SOURCE INFORMATION:
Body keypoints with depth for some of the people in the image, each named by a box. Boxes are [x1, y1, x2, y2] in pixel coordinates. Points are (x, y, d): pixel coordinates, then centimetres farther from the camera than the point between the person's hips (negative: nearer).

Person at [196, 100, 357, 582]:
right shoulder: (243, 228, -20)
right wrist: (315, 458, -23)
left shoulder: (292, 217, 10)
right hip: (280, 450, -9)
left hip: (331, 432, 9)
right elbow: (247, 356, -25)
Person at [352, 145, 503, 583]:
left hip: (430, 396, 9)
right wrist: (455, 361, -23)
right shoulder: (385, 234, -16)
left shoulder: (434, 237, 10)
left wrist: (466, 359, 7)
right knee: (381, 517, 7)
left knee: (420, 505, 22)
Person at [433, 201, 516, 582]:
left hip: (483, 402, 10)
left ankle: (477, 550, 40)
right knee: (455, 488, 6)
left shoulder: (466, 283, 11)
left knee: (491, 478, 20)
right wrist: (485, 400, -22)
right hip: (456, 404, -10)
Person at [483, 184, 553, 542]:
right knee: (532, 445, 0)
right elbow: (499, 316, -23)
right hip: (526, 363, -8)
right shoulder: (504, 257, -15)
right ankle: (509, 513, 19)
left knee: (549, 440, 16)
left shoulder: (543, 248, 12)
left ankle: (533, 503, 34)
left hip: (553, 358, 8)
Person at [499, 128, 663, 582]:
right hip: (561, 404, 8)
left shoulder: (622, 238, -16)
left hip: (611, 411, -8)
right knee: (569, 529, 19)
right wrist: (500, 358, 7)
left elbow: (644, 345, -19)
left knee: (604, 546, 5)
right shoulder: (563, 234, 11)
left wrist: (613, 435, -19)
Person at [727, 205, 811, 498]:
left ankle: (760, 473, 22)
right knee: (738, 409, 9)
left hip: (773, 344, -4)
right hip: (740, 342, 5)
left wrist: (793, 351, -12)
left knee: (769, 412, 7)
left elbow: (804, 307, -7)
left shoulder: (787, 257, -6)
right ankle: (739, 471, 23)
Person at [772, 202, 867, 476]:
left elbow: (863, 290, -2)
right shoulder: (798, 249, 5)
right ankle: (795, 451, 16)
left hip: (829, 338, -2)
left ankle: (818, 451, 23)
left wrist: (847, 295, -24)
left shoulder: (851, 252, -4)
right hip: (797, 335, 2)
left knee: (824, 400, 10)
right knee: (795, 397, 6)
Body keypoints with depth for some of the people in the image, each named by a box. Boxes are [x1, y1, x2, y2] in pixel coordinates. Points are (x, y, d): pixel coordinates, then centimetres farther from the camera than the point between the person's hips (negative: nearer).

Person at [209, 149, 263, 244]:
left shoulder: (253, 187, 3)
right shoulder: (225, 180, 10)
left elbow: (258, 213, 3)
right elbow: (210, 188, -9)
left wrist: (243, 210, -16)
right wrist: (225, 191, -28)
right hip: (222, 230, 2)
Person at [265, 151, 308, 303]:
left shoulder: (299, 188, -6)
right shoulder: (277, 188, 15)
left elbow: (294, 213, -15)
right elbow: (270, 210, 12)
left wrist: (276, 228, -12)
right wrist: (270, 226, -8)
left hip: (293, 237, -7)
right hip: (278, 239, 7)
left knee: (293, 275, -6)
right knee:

ABOUT THIS TASK: Copy the data exactly as it was presented.

RESULT:
Body keypoints with depth for some of the people in the image, each named by a box. Boxes are [x1, y1, x2, y2] in pixel coordinates. Points are (x, y, d): pixel coordinates, then centimetres farther from the camera than the point between the person's hips (negative: nearer).

Person at [196, 100, 357, 582]:
right shoulder: (243, 228, -20)
right wrist: (315, 458, -23)
left shoulder: (292, 217, 10)
right hip: (280, 450, -9)
left hip: (331, 432, 9)
right elbow: (247, 356, -25)
Person at [352, 145, 503, 583]:
left hip: (430, 396, 9)
right wrist: (455, 361, -23)
right shoulder: (385, 234, -16)
left shoulder: (434, 237, 10)
left wrist: (466, 359, 7)
right knee: (381, 517, 7)
left knee: (420, 505, 22)
Person at [433, 201, 516, 582]:
left hip: (483, 402, 10)
left ankle: (477, 550, 40)
right knee: (455, 488, 6)
left shoulder: (466, 283, 11)
left knee: (491, 478, 20)
right wrist: (485, 400, -22)
right hip: (456, 404, -10)
Person at [483, 184, 553, 542]:
right knee: (532, 445, 0)
right elbow: (499, 316, -23)
right hip: (526, 363, -8)
right shoulder: (504, 257, -15)
right ankle: (509, 513, 19)
left knee: (549, 440, 16)
left shoulder: (543, 248, 12)
left ankle: (533, 503, 34)
left hip: (553, 358, 8)
Person at [499, 128, 663, 582]:
right hip: (561, 404, 8)
left shoulder: (622, 238, -16)
left hip: (611, 411, -8)
right knee: (569, 529, 19)
right wrist: (500, 358, 7)
left elbow: (644, 345, -19)
left knee: (604, 546, 5)
right shoulder: (563, 234, 11)
left wrist: (613, 435, -19)
Person at [727, 205, 811, 498]:
left ankle: (760, 473, 22)
right knee: (738, 409, 9)
left hip: (773, 344, -4)
right hip: (740, 342, 5)
left wrist: (793, 351, -12)
left knee: (769, 412, 7)
left elbow: (804, 307, -7)
left shoulder: (787, 257, -6)
right ankle: (739, 471, 23)
Person at [772, 202, 867, 476]:
left elbow: (863, 290, -2)
right shoulder: (798, 249, 5)
right ankle: (795, 451, 16)
left hip: (829, 338, -2)
left ankle: (818, 451, 23)
left wrist: (847, 295, -24)
left shoulder: (851, 252, -4)
right hip: (797, 335, 2)
left knee: (824, 400, 10)
right knee: (795, 397, 6)
Body keypoints with depth for some of the people in the image, each named by a box. Boxes are [x1, y1, x2, y2] in pixel coordinates. Points are (x, y, d): pixel coordinates, then centimetres farther from the camera than the point between the person's hips (negative: nearer).

Person at [209, 149, 263, 244]:
left shoulder: (253, 187, 3)
right shoulder: (225, 180, 10)
left elbow: (258, 213, 3)
right elbow: (210, 188, -9)
left wrist: (243, 210, -16)
right wrist: (225, 191, -28)
right hip: (222, 230, 2)
Person at [265, 151, 308, 303]:
left shoulder: (299, 188, -6)
right shoulder: (277, 188, 15)
left elbow: (294, 213, -15)
right elbow: (270, 210, 12)
left wrist: (276, 228, -12)
right wrist: (270, 226, -8)
left hip: (293, 237, -7)
right hip: (278, 239, 7)
left knee: (293, 275, -6)
right knee:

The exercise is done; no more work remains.